Simple coiled tubular glands are like coiled tubes. They basically look like a garden hose tangled or coiled around itself at one end. The sweat glands in your skin are simple coiled tubular glands.
Simple branched tubular glands have a straight duct opening with branched clusters of secretory glands. They include the gastric glands of your stomach that produce acid, as well as the mucous secreting glands lining your esophagus, tongue, and duodenum of your small intestines.
Simple alveolar glands have a simple duct and a sac-like base. They are found in the paraurethral and periruethral glands of the urethra.
Simple branched alveolar glands have a simple duct and branched alveolar sacs. The oil-producing sebaceous glands in your skin, as well as the mucous secreting glands in your stomach that protect your stomach lining from the highly acidic gastric juices, are both examples of simple branched alveolar glands.
While simple glands have one straight duct that connects the secretory and excretory cells to the exterior tissue, compound glands have compound or branching ducts that join the branching network of glands to a single exterior opening. There are three types of compound glands: compound tubular glands, compound alveolar glands, and a hybrid of the two called a compound tubuloalveolar gland.
Compound tubular glands have a compound duct system with branching networks of tubular-shaped glands. These types of glands are found in the kidneys, the seminiferous tubules of the testes, and the mucous glands in the mouth.
Compound alveolar glands, like compound tubular glands, have a compound branching duct system; however, compound alveolar glands have a branching network of alveolar-shaped secretory and excretory cells. This is a widely occurring shape that can be found in certain salivary glands in the mouth, in the digestive-producing excretory portion of the pancreas, along with certain milk-producing mammary glands.
Compound tubuloalveolar glands are a combination of the alveolar and tubular glands and have a compound ductwork system, as well as both branching tubular and alveolar gland structures. These glands are found in the tear-producing lacrimal glands of the eye, in addition to certain salivary glands of the mouth, and mammary glands.
Glands are a collection of cells or an organ responsible for secretions, where a substance moves from a duct internally to another area, and excretions, where a substance leaves the body through a duct. There are three main shapes: acinar, a grape-like form with a small lumen, or interior space; tubular, which resemble a straight tube; and alveolar, or sac-like form with a large lumen. Tubular and alveolar glands display two main duct structures: simple, or straight ducts; and compound, or branching ducts.

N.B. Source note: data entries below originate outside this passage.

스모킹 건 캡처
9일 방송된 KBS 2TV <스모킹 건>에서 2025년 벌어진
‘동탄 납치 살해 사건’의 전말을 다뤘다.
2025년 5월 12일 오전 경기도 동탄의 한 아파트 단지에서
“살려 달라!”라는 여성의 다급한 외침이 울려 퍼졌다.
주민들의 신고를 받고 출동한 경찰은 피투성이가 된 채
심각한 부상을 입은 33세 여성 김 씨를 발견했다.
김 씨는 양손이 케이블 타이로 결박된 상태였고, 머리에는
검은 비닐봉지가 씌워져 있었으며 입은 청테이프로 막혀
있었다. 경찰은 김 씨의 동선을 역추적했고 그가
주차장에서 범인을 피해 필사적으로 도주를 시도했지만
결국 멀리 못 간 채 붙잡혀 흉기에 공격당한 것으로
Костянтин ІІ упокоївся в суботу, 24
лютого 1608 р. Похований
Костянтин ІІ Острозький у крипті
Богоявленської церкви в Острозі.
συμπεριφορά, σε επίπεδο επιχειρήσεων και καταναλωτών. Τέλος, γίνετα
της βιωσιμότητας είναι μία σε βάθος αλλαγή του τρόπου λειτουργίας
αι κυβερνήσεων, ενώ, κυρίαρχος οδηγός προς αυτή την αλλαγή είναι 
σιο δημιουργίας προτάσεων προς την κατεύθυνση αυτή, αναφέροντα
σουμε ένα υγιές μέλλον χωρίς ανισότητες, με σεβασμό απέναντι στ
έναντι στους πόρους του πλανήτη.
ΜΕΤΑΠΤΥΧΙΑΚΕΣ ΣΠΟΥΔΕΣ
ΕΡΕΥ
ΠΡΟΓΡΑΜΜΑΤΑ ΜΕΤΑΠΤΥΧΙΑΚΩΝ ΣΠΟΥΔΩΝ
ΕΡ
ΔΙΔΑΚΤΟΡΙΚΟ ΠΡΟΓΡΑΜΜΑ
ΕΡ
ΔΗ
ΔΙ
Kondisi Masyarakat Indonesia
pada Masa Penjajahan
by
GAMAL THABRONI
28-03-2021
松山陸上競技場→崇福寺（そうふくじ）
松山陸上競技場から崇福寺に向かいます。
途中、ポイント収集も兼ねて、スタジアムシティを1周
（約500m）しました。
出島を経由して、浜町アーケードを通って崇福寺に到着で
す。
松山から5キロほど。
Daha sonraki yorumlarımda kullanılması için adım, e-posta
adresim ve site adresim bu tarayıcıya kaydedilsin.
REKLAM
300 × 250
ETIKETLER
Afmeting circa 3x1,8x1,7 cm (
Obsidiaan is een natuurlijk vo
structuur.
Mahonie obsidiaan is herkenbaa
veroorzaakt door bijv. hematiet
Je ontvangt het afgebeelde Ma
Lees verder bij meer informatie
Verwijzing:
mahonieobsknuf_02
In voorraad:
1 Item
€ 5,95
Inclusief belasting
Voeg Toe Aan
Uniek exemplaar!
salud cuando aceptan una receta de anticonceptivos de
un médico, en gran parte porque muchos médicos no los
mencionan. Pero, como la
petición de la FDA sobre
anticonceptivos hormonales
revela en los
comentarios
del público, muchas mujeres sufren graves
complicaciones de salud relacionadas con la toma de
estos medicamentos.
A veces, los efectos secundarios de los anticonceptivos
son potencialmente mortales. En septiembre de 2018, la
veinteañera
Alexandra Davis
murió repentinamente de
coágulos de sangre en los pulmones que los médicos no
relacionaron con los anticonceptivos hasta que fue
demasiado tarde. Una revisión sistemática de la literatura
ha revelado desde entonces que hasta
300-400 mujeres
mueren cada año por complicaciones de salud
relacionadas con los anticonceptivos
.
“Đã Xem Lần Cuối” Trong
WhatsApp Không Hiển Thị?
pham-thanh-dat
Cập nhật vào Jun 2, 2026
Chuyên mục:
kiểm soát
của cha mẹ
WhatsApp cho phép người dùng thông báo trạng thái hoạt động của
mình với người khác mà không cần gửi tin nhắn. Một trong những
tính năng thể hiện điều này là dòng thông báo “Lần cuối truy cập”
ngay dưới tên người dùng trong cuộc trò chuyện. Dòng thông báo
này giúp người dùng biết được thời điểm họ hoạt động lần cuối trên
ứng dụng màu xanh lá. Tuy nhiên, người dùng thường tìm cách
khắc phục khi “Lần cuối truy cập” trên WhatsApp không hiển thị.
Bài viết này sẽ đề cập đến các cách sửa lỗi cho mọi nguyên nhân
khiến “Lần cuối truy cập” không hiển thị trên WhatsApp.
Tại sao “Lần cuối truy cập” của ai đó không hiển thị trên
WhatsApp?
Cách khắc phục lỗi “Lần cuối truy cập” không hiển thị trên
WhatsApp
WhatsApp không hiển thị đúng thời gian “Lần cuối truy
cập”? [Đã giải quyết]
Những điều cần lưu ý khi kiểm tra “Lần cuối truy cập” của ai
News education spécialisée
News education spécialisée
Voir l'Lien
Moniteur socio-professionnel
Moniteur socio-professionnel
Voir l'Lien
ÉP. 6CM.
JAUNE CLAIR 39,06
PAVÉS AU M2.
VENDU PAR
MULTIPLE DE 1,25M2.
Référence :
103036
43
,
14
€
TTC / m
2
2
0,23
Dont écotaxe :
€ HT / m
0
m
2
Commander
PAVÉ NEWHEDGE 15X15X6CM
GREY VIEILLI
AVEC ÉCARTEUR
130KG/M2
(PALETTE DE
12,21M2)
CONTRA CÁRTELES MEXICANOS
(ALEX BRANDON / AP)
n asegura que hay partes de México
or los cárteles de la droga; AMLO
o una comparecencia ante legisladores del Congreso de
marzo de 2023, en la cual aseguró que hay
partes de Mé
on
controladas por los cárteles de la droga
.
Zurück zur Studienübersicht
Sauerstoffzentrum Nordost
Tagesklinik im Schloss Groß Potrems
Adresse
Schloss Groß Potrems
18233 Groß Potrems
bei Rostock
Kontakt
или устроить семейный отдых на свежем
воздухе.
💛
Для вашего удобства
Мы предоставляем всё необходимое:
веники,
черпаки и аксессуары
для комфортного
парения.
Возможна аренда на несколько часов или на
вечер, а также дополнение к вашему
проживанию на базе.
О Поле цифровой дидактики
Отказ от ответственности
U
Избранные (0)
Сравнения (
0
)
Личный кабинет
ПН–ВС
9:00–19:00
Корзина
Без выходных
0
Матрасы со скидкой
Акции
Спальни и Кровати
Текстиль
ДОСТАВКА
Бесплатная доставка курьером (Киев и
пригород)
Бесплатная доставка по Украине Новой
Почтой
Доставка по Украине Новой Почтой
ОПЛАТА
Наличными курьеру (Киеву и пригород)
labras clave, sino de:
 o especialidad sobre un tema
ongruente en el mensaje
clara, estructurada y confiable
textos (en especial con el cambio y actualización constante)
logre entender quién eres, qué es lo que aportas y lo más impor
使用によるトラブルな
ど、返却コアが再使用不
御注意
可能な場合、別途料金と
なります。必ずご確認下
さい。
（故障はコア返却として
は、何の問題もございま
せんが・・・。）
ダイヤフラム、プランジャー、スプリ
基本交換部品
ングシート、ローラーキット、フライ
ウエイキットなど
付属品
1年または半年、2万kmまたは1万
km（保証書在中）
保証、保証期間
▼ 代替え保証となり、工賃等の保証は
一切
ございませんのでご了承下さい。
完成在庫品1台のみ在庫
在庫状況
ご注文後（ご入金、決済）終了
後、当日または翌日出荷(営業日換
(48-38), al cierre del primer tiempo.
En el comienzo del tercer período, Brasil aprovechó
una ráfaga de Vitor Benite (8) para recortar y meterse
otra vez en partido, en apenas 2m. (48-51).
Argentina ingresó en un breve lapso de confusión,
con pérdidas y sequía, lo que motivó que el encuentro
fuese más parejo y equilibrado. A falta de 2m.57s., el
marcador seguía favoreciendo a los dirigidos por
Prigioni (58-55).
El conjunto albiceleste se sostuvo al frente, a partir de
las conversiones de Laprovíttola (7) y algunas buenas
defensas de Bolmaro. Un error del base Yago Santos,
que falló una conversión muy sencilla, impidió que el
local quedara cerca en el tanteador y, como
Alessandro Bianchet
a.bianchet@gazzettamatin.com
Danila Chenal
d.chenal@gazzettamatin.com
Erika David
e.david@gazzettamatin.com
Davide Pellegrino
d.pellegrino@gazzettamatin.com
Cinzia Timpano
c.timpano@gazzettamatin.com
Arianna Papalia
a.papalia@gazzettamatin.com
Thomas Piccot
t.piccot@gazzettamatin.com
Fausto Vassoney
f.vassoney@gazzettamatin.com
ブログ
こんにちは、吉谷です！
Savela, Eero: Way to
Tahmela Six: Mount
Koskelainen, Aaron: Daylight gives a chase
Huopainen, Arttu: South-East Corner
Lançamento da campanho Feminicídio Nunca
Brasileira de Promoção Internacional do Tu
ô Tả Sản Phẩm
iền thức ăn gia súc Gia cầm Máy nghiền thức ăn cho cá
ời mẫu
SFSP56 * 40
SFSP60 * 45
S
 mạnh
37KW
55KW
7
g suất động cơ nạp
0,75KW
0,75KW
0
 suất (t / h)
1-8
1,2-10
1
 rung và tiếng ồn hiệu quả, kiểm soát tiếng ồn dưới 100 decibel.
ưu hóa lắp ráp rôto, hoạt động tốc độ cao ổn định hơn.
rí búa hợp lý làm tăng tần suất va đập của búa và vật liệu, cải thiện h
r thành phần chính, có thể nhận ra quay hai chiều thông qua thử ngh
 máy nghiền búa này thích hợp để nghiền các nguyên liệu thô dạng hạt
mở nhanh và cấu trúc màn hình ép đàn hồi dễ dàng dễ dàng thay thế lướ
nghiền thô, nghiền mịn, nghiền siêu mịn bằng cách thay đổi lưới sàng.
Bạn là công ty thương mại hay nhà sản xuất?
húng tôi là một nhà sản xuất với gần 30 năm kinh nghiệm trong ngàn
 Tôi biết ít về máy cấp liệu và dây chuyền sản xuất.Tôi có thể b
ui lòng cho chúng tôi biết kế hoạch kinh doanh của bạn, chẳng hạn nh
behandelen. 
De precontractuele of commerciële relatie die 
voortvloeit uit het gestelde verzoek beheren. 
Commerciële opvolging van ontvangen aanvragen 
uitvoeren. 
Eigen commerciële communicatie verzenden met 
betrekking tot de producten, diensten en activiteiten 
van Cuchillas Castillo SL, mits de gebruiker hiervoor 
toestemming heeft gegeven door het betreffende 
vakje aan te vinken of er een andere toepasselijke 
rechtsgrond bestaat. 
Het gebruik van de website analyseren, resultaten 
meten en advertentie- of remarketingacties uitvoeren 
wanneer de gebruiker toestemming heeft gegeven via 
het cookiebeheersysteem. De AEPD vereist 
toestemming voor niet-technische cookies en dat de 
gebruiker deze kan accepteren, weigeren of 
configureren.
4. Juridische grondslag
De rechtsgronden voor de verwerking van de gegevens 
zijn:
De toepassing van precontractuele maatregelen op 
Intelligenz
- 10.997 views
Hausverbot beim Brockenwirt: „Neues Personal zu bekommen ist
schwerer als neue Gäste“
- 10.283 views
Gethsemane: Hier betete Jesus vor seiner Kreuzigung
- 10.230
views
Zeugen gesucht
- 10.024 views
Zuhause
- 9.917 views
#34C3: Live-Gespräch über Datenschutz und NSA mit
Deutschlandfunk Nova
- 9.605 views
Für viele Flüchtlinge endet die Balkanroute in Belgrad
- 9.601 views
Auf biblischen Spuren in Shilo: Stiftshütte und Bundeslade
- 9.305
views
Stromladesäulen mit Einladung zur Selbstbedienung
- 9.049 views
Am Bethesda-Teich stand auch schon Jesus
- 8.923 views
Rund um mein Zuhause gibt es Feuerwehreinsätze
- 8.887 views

Simple tubular glands include simple tubular, which are straight like a test tube; simple coiled tubular, which resemble a tangled garden hose; and simple branched tubular, which have a simple duct and branched tube-shaped glands. Simple alveolar glands include simple alveolar, which have a straight duct and a sac-like base, and simple branched alveolar, which have a series of branched sacs connected by a straight duct.
There are only three types of compound glands: the compound tubular, which have a branching duct system connected to branching tubular glands; compound alveolar, which have a branching duct system connected to branching alveolar shaped glands; and compound tubuloalveolar, which have a branching duct system connected to branching glands that are both tubular and alveolar in shape.